Slept ’til almost 7 then dug out the Gas One single-burner stove and the 11 lb tank and made myself a steaming mug of espresso. The sun is out this morning but it sounds like there’s thunder off in the distance. Without a wifi signal I can’t check the weather.
I have to re-register at 10. Check-out time is 1 and check-in time is 3. So I’ll use those two hours to hang around down by the manatee food concession where the map they gave me shows there’s wifi.
I have to change campsites later in the day. Right now I’m watching the couple who are occupying it break their camp down. They have a small trailer pulled by a Jeep. Not looking forward to breaking this mess down and setting it up again in a few hours and then striking it tomorrow. Will make Saturday’s run a short one. Look for a Cracker Barrel over around Apalachicola perhaps.
Heavy rain most of day. Had struck tent and decided to just sleep in the SUV instead.

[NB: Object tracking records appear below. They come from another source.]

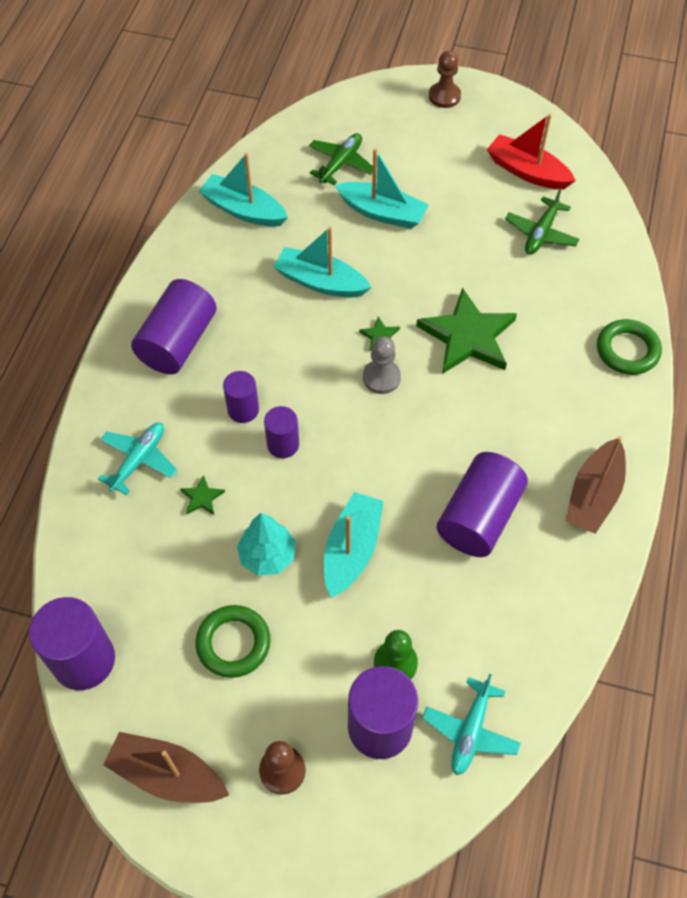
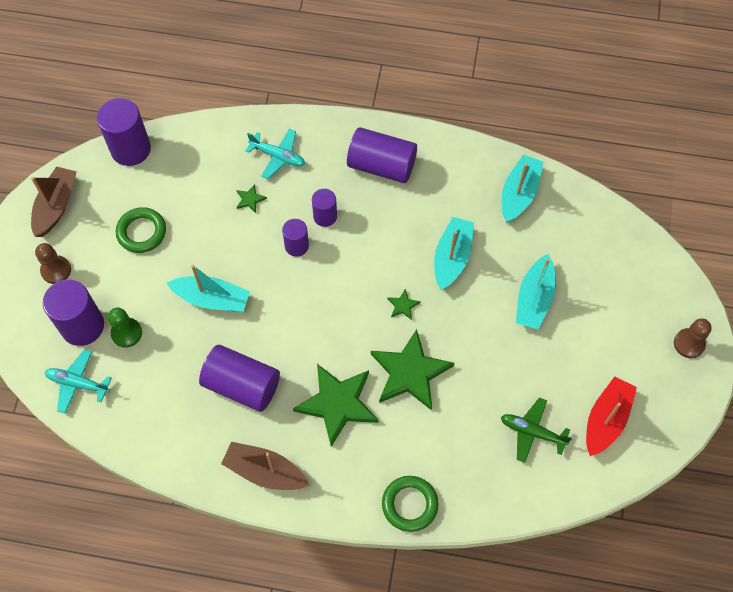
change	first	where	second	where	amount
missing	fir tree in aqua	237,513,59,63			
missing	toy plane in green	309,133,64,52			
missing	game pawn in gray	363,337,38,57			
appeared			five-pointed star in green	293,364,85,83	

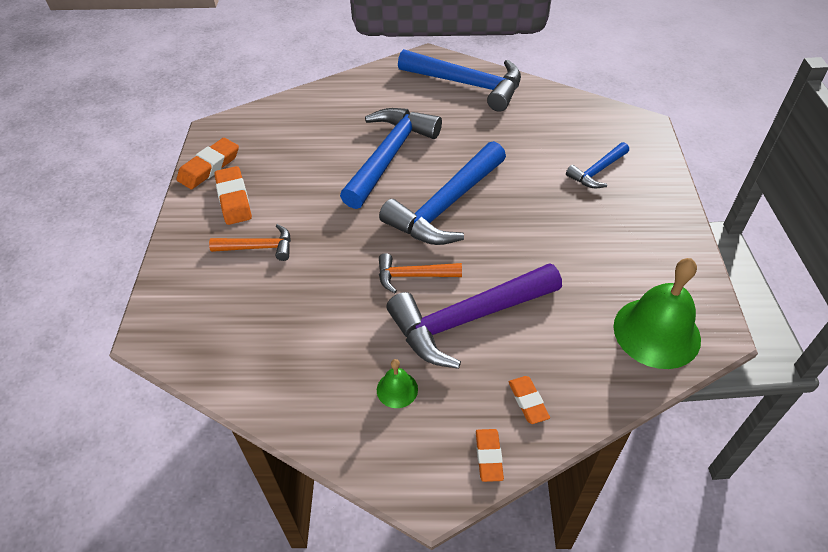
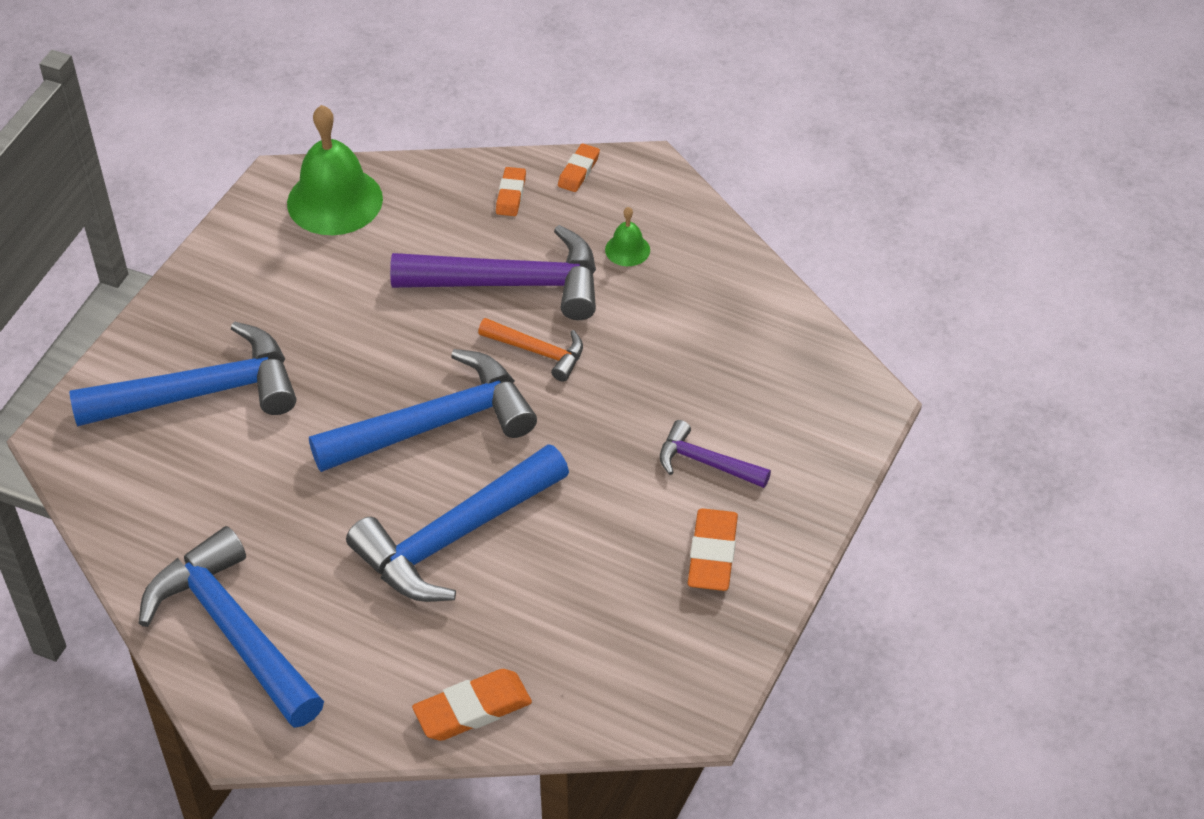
change	first	where	second	where	amount
relocated	eraser in orange	177,138,62,51		412,669,120,72	
colour	carpenter's hammer in orange	209,224,82,37	carpenter's hammer in purple	660,420,111,68	
size	carpenter's hammer in blue	566,142,63,46		69,321,227,106	x1.96

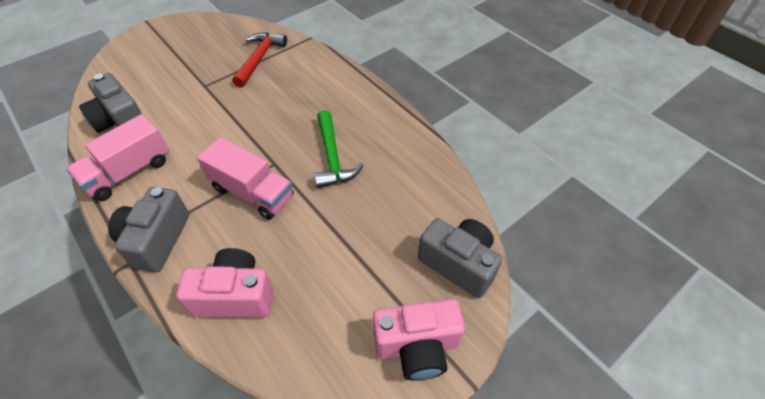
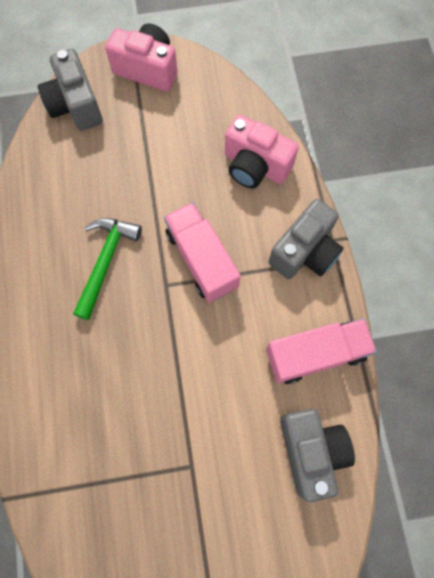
change	first	where	second	where	amount
missing	carpenter's hammer in scarlet	232,32,55,56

Spent the night at “South of the Border” in Dillon, South Carolina. Place has fallen on really hard times. First visit was back in 1964 driving to Miami from Orleans, Cape Cod. No Interstate then, just US1. Very shabby and tacky now. One lonely waitress in the restaurant serving mediocre, overpriced food.Many letters on various neon signs over the “attractions” not working giving the place an even more forlorn look. Checked with a Security dude and he said there wasn’t any problem staying overnight. There were quite a few of us doing that. At least a half dozen others that I could tell. The one thing I’ll give them is that the toilets in the stand alone building were very clean despite being very old. There was am older, black man who was the attendant overseeing the operation. Good thing I can sleep under adverse conditions because big rigs blasted by on I-95, a hundred yards away all night.
Cleared out about 7 am. Stopped at a McDooDoo’s down the road. An all black crew and the best soul music was playing in the restaurant. They all laughed and hooted when I told them the music was making it hard for me to leave.

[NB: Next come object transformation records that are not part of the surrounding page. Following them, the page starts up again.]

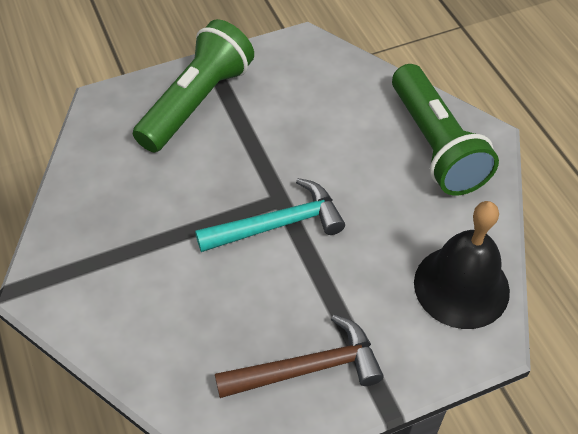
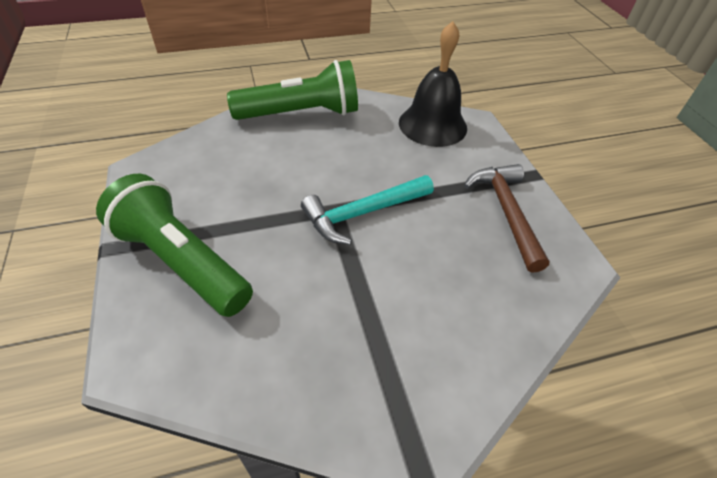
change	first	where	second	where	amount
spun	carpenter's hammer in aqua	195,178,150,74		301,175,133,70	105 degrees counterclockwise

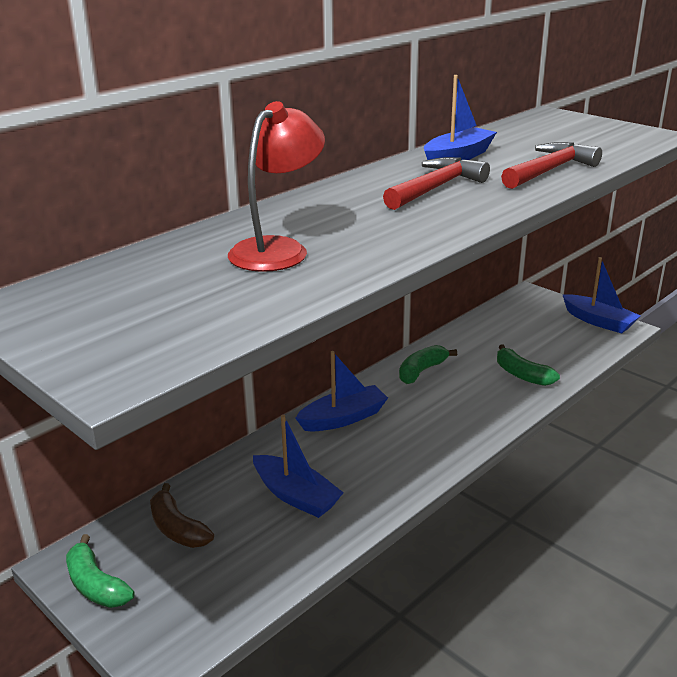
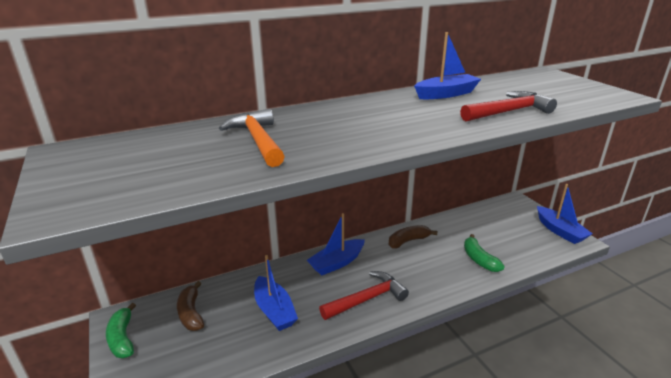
change	first	where	second	where	amount
exchanged	reading lamp in scarlet	228,101,97,171	carpenter's hammer in orange	219,109,66,58	
spun	boat in blue	295,351,93,80		307,213,58,62	150 degrees clockwise
relocated	carpenter's hammer in scarlet	383,157,107,53		319,271,90,49	
colour	banana in green	399,345,58,39	banana in dark brown	389,225,48,24	

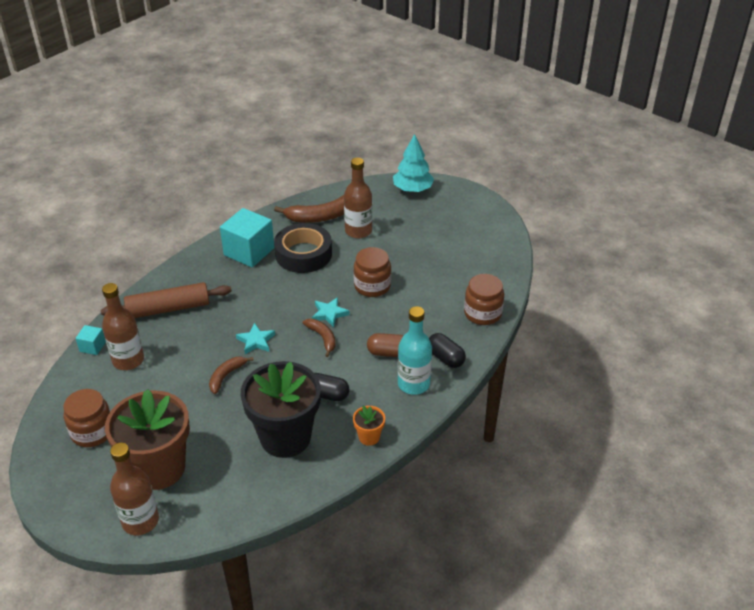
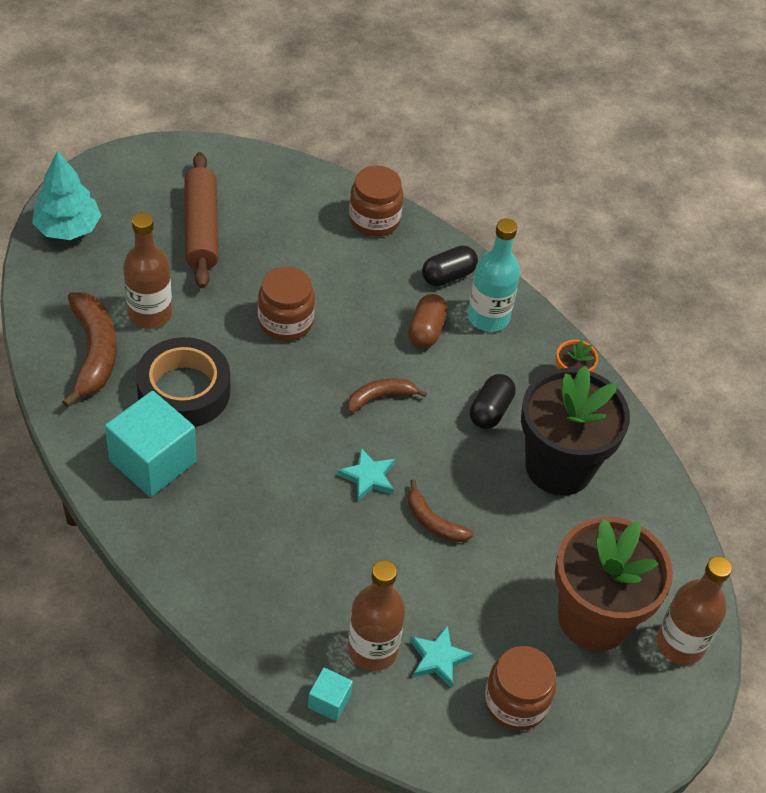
change	first	where	second	where	amount
relocated	dough roller in dark brown	101,282,131,36		184,152,34,136	
relocated	five-pointed star in aqua	312,297,38,30		410,625,63,63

South Carolina roads are pretty rough. You notice it the moment you cross over the state line from North Carolina. But the back roads, except when passing through a couple of small towns, had speed limits of from 45 to 60 mph which is relaxing where Interstate driving, for me, anyway, is white knuckle time. Most of the time in the five hours I drove today I saw very few cars either coming at me or behind me. A couple of times I drove through tunnels created by the boughs of live oaks meeting over the road. South Carolina, at least when driving down the back roads, seems to be a state filled with single and double-wide mobile homes.
I’m spending the night at a place called Houlihan’s Boat Ramp by the Savannah River. Look to the right and you can see the cranes in the Savannah container port. Overall the place is well tended with a couple of picnic tables and a bench seat for contemplation. Off to the side there are three Port-A-Potties. Roamed around the whole place and there are no signs prohibiting overnight parking. It’s going to be noisy here, though. There’s a draw bridge over the river with 18 wheelers humming over the grated section of the bridge. Probably quiet down later tonight, though.
Not sure where I’m going to go tomorrow. Will scope that out later.